» **What the exercise asks**:
Which lines in the data below contain the string "Example"? Pull out each of those lines in full, treating uppercase and lowercase letters as different.

============

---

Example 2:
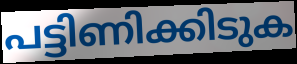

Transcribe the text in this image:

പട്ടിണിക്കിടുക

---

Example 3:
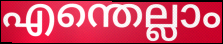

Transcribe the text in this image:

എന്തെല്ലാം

============

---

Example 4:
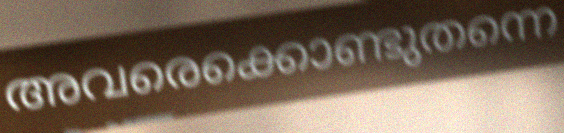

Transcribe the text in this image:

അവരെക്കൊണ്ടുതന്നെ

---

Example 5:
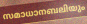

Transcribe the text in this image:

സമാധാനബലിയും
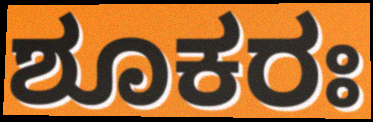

============

» **Solution for this exercise**:
Example 2:
Example 3:
Example 4:
Example 5:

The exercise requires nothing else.